Single by Bassie, Aymos featuring T-Man SA
- Released: August 22, 2023
- Recorded: 2023
- Songwriters: Basetsana; Babili Amos Shili;
- Producer: T-man

Aymos singles chronology
| "Fatela" (2022) | "Izenzo" (2023) | "Ukhisimusi" / "Izenzo" (2023) |

= Izenzo (song) =

2023 single by Bassie & Aymos featuring T-man

Izenzo is a single by South African singers Bassie and Aymos featuring T-Man SA, released on 22 August 2023 through Sony. It was written by Babili Aymos & Basetsana Bassie.

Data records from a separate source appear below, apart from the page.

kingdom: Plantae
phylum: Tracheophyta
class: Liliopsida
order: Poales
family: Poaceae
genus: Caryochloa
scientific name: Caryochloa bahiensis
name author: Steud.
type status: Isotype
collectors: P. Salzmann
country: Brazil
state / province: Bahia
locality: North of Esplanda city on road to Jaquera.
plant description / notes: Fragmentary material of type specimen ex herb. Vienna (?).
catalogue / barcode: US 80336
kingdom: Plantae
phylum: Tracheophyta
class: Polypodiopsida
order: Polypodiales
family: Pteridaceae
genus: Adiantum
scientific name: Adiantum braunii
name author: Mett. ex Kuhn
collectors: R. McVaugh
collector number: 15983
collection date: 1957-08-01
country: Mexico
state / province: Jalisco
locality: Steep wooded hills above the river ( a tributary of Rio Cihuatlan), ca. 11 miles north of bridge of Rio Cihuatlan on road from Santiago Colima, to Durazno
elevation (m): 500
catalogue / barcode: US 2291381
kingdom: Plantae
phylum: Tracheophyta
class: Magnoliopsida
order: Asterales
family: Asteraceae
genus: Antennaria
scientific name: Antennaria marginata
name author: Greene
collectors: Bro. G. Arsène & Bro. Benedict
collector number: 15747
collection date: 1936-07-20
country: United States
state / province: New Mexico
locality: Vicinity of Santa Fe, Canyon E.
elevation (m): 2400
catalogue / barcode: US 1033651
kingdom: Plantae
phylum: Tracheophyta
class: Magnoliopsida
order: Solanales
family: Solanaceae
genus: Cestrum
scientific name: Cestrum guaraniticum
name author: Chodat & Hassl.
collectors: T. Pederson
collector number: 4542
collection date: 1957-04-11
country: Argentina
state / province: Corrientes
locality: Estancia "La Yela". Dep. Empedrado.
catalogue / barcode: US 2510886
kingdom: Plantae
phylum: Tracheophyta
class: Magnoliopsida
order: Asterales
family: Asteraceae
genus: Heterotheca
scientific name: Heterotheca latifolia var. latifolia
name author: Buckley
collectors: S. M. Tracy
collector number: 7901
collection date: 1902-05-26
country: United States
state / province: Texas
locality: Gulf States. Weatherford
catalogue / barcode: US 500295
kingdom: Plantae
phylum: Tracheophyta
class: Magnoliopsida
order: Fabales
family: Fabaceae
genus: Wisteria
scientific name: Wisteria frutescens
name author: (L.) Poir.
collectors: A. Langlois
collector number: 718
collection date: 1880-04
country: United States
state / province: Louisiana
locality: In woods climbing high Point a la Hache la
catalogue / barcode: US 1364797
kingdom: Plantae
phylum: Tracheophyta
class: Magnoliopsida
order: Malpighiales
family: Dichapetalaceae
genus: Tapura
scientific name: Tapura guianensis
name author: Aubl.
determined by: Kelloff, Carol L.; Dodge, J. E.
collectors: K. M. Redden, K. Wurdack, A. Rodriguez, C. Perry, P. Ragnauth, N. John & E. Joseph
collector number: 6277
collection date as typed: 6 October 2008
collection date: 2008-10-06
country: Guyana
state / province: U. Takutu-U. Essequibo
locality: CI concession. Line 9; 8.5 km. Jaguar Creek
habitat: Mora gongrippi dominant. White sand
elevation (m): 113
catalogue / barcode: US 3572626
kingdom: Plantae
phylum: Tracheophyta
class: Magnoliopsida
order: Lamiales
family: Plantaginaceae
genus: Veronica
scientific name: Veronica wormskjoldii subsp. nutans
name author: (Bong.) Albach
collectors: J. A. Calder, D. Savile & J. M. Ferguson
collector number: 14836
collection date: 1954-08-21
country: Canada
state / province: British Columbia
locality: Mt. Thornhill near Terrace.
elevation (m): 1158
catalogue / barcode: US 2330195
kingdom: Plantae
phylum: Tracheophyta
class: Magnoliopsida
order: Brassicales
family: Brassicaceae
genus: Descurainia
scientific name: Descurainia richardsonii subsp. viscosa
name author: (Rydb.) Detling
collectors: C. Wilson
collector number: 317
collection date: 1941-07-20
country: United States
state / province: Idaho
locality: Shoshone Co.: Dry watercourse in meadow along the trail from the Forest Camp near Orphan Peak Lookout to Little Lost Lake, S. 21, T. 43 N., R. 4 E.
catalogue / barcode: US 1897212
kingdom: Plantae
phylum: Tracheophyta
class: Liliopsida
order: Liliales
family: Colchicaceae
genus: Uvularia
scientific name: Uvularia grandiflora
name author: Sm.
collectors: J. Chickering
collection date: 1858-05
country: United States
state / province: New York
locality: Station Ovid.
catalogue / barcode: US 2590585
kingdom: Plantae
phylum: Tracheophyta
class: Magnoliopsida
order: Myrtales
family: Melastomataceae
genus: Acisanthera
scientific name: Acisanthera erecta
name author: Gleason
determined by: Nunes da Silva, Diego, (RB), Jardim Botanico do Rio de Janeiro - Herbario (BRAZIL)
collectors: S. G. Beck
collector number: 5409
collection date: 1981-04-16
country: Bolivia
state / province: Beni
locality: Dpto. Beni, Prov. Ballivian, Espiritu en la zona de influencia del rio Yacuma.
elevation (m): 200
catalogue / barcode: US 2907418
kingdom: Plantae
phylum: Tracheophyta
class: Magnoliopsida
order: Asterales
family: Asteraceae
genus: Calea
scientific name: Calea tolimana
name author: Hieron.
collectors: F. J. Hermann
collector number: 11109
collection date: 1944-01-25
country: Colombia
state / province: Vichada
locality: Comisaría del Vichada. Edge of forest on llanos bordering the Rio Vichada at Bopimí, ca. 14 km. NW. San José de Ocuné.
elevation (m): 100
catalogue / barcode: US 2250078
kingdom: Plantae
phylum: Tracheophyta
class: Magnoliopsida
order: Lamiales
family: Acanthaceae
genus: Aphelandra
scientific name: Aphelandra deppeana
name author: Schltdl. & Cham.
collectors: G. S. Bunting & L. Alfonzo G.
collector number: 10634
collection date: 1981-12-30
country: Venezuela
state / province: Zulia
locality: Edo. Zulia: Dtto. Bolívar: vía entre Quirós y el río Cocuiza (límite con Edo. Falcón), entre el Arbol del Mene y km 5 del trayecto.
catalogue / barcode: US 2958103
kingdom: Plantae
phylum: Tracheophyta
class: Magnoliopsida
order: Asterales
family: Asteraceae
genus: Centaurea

== Commercial performance ==
The song was certified 3× Platinum in South Africa.

=== Accolades ===
"Izenzo" received nominations for Song of the Year and won Best Music Video at the 18th ceremony of Metro FM Music Awards. In addition, the song received nomination for Amapiano Artist of the Year at the 2024 Basadi in Music Awards. At the 30th ceremony of South African Music Awards Izenzo earned nomination for Motsepe Foundation Record of the Year.

!Ref.

Year: Nominee / work; Award; Result; Ref.
2024: "Izenzo"; Song of the Year; Nominated
Best Music Video: Won
Amapiano Artist of the Year: Nominated
Motsepe Foundation Record of the Year: Nominated

==Certifications==

| Region | Certification | Certified units/sales |
| South Africa (RISA) | 3× Platinum | 120,000^{‡} |
^{‡} Sales+streaming figures based on certification alone.